### TEKS KUTIPAN
1. Apeks pulmonis, memiliki bentuk yang tumpul dan menonjol ke atas ke dalam leher
sekitar 1 inci diatas clavikula
2. Basis pulmonis, berbentuk konkaf/cekung yang terletak diatas diafragma serta akan naik
ketika inspirasi dan turun ketika ekspirasi
3. Facies costalis, berbentuk konveks dan menghadap ke costa
4. Permukaan mediastinal, menempel pada perikardium dan jantung.2

Gambar 1. Paru-paru2

Histologi Paru
1. Trakea
Tulang rawan pada trakea adalah sederetan cincin berbentuk C, dan di antara
kedua ujung C itu terdapat m. trakealis. Mukosa trakea terdiri atas epitel bertingkat torak
bersilia dengan sel goblet. Pada mukosa trakea terdapat lamina basalis yang tebal dan
jelas dan lamina propia yang memiliki serat elastin. Pada bagian anterior terdapat pars
kartilagenia yang memiliki tulang rawan hialin yaitu cicin yang berbentuk C. Pada bagian
posterior terdapat pars membranasea yang epitelnya langsung melekat pada otot trakealis
tetapi tidak terdapat tulang rawan hialin sehingga memungkinkan oesophagus dapat
mengembang untuk proses menelan.3

Gambar 2. Mikroskopis trakea3

2. Bronkus
Bronkus terdiri dari dextra dan sinistra. Bronkus ini dilapisi oleh epitel bertingkat
torak bersilia, lamina propria tipis jarngan ikat halus dengan banyak serat elastin dan
sedikit limfosit. Duktus dari kelenjar bronchial submukosa melalui lamina propria untuk
bermuara ke dalam lumen bronkus. Selapis tipis otot polos mengelilingi lamina propria.

### SOAL 1
Menurut teks tentang anatomi dan histologi paru, apa yang terletak di antara kedua ujung cincin tulang rawan berbentuk C pada trakea?
### SOAL 2
Lanjutkan teks tentang anatomi dan histologi paru, dimulai sesudah kalimat terakhirnya.
Entri data sesudah teks ini tidak diperlukan.

### Entri data hasil ekstraksi
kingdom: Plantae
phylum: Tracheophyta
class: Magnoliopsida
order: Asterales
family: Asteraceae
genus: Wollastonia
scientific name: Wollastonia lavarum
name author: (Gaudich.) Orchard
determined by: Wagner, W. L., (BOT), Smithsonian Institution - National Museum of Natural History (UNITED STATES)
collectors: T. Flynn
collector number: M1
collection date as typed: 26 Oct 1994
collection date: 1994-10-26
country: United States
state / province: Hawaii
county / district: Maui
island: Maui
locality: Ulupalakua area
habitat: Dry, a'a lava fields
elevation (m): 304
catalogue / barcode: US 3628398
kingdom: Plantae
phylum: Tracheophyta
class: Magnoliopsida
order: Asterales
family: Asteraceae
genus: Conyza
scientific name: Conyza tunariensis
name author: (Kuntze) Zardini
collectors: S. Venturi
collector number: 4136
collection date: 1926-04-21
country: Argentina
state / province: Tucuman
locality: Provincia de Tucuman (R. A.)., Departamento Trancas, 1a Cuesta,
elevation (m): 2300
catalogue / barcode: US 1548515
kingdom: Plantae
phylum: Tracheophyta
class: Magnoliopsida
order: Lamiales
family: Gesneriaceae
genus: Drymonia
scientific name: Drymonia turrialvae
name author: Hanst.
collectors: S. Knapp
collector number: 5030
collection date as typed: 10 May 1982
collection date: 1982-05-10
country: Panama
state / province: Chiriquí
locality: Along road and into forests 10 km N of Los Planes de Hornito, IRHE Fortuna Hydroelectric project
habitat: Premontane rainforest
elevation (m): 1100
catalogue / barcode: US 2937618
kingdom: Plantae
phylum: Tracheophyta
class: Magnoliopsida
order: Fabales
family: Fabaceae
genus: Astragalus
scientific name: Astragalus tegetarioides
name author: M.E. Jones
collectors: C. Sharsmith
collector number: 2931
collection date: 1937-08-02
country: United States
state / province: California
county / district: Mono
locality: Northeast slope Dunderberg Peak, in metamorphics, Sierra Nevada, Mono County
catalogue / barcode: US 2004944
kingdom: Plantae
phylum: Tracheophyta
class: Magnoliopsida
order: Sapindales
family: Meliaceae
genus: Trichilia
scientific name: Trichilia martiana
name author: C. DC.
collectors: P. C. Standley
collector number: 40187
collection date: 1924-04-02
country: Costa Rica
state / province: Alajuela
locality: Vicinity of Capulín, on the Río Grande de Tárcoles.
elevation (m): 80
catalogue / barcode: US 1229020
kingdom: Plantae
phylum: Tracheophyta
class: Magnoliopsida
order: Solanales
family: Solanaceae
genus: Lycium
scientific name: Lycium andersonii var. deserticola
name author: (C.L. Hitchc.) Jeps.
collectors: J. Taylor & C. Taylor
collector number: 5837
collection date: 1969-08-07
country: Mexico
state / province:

### JAWABAN 1
M. trakealis.

### JAWABAN 2
Submukosa mengandung kelenjar serosa, mukosa, atau asini mukoserosa. Lempeng
tulang rawan tersebar rapat mengelilingi perifer bronkus. Di antara lempeng tulang
rawan, jaringan ikat submukosa menyatu dengan adventsia yang tebal. Pembuluh
bronchial yang tampak pada jaringan ikat bronkus mencakup sebuah arteriol, sebuah
venul, dan kapiler.3
Gambar 3. Mikroskopis bronkus3
3. Bronkiolus Terminalis
Bronkiolus terminalis memiliki diameter kecil. Terdapat banyak lipatan mukosa
yang menyolok dan epitelnya bertingkat torak bersilia dan sedikit sel goblet. Pada
bronkiolus terminal, epitelnya silindris bersilia tanpa sel goblet. Lapisan otot polos yang
berkembang baik mengelilingi lamina propria tipis, yang pada gilirannya dikelilingi oleh
adventisia.Di dekat bronkiolus terdapat sebuah cabang kecil yaitu arteri pulmonaris.
Bronkiolus ini dikelilingi oleh alveoli paru.3

Gambar 4. Mikroskopis bronkiolus terminal3

4. Bronkiolus Respiratorius
Dinding bronkiolus respiratorius dilapisi oleh epitel selapis kuboid. Pada bagian
proksimalnya terdapat silia, namun hilang di bagian distal bronkiolus respiratorius.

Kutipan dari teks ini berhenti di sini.